„Jesteśmy umiarkowanymi optymistami i uważamy, że trybunał jak i sąd uznają umowy za nieważne, ale pozwolą bankom ubiegać się o odszkodowanie za używanie kapitału (co nie jest jednoznaczne z jego uzyskaniem), co z kolei popchnie 70 proc. klientów do ugód na zasadach KNF, a pozostałe 30 proc. do sądu. Naszą tezę stawiamy na podstawie historycznych wyroków jakie zapadały w sprawie o odszkodowania” – piszą analitycy BM mBanku w najnowszym raporcie.
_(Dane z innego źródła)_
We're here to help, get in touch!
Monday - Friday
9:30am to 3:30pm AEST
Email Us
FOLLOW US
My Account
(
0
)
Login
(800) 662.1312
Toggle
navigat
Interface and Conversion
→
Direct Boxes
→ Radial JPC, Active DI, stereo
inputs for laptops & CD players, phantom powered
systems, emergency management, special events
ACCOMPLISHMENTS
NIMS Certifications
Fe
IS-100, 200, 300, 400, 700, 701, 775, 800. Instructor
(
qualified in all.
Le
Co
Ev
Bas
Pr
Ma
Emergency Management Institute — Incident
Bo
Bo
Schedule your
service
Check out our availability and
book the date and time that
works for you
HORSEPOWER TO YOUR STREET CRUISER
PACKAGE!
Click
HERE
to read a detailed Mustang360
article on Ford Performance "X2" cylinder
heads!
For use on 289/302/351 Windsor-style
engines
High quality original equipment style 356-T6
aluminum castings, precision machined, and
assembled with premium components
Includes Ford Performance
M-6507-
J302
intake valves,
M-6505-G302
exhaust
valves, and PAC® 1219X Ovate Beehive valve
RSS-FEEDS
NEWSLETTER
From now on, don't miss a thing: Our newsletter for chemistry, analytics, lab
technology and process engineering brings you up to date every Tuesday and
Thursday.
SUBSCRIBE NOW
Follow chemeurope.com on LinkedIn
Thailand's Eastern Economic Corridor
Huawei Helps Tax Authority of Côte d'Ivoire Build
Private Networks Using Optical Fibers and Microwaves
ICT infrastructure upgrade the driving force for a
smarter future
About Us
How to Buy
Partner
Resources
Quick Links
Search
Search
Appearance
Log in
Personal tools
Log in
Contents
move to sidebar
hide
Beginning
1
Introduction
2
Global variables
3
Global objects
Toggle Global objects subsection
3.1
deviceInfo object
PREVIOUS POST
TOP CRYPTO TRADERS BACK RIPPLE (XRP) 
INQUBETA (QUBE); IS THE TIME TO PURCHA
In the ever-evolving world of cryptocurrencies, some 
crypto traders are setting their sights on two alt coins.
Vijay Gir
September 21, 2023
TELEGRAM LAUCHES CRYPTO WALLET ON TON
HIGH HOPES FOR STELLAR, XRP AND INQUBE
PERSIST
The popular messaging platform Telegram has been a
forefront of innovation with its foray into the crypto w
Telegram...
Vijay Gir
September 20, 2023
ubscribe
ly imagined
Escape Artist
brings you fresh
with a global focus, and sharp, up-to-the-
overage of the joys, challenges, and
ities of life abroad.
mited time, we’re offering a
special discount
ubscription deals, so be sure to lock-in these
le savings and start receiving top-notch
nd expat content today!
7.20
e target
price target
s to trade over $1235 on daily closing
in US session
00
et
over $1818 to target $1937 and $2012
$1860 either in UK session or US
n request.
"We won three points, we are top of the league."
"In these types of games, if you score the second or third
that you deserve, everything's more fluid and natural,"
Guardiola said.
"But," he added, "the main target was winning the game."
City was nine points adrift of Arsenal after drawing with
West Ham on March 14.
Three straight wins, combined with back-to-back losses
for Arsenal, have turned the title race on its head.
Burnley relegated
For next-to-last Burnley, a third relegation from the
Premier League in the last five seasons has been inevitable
Zakładają, że w efekcie tych zdarzeń banki zanotują znaczące odpisy jednorazowe w tym roku a pozostała, mało znacząca część kosztów sądowych zostanie rozłożona na kolejne cztery lata. Wyniki sektora oczyszczone o odpisy powinny zanotować znaczącą poprawę w 2022 roku, z ROE sięgającym 11 proc., a potencjał dywidendowy powinien zostać odblokowany. „Warto pamiętać, że polski sektor bankowy dysponuje cały czas znaczącą nadwyżką kapitałową, która pomimo konwersji franków nadal może trafić do akcjonariuszy. Poprawa rentowności, dywidendy i eliminacja ryzyka systemowego powinny przekonać sceptyków, a polski sektor bankowy pojawi się na nowo na radarze inwestorów zagranicznych” – zaznaczają.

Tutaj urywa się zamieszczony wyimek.